What you will do
Rewrite the lines from the one holding "genus: Hilliardiella" through the end of the items, both ends included, swapping "collector number" for "field number" and leaving everything else unchanged. Give back only those lines.

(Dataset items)
-*-

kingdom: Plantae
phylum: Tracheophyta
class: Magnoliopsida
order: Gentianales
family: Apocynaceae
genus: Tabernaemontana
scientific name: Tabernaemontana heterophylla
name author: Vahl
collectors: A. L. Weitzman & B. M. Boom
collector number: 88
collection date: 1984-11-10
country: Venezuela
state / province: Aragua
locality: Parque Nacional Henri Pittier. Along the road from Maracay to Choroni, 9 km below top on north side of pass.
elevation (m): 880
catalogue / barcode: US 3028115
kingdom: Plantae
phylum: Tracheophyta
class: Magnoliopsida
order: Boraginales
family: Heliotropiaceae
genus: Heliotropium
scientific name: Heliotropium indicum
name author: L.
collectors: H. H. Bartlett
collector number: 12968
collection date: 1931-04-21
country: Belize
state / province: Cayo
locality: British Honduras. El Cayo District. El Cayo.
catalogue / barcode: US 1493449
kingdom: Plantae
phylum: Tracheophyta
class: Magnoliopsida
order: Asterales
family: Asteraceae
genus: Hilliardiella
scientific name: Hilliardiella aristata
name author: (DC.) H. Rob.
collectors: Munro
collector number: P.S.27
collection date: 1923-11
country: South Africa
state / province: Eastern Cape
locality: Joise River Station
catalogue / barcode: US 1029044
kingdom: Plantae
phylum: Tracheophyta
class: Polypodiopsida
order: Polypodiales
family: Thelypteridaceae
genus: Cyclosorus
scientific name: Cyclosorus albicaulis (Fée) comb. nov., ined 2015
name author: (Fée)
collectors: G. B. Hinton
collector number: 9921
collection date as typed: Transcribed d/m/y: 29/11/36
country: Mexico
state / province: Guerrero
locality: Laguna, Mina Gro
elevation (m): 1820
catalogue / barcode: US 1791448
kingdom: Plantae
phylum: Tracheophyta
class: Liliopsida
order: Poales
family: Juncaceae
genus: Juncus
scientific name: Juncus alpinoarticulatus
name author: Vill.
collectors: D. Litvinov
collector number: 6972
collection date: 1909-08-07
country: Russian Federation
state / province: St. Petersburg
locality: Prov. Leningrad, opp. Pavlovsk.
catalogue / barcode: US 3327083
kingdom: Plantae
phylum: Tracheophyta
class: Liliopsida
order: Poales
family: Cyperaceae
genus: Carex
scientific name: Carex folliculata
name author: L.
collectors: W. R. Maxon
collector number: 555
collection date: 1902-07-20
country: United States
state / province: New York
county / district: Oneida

-*-

Written answer
genus: Hilliardiella
scientific name: Hilliardiella aristata
name author: (DC.) H. Rob.
collectors: Munro
field number: P.S.27
collection date: 1923-11
country: South Africa
state / province: Eastern Cape
locality: Joise River Station
catalogue / barcode: US 1029044
kingdom: Plantae
phylum: Tracheophyta
class: Polypodiopsida
order: Polypodiales
family: Thelypteridaceae
genus: Cyclosorus
scientific name: Cyclosorus albicaulis (Fée) comb. nov., ined 2015
name author: (Fée)
collectors: G. B. Hinton
field number: 9921
collection date as typed: Transcribed d/m/y: 29/11/36
country: Mexico
state / province: Guerrero
locality: Laguna, Mina Gro
elevation (m): 1820
catalogue / barcode: US 1791448
kingdom: Plantae
phylum: Tracheophyta
class: Liliopsida
order: Poales
family: Juncaceae
genus: Juncus
scientific name: Juncus alpinoarticulatus
name author: Vill.
collectors: D. Litvinov
field number: 6972
collection date: 1909-08-07
country: Russian Federation
state / province: St. Petersburg
locality: Prov. Leningrad, opp. Pavlovsk.
catalogue / barcode: US 3327083
kingdom: Plantae
phylum: Tracheophyta
class: Liliopsida
order: Poales
family: Cyperaceae
genus: Carex
scientific name: Carex folliculata
name author: L.
collectors: W. R. Maxon
field number: 555
collection date: 1902-07-20
country: United States
state / province: New York
county / district: Oneida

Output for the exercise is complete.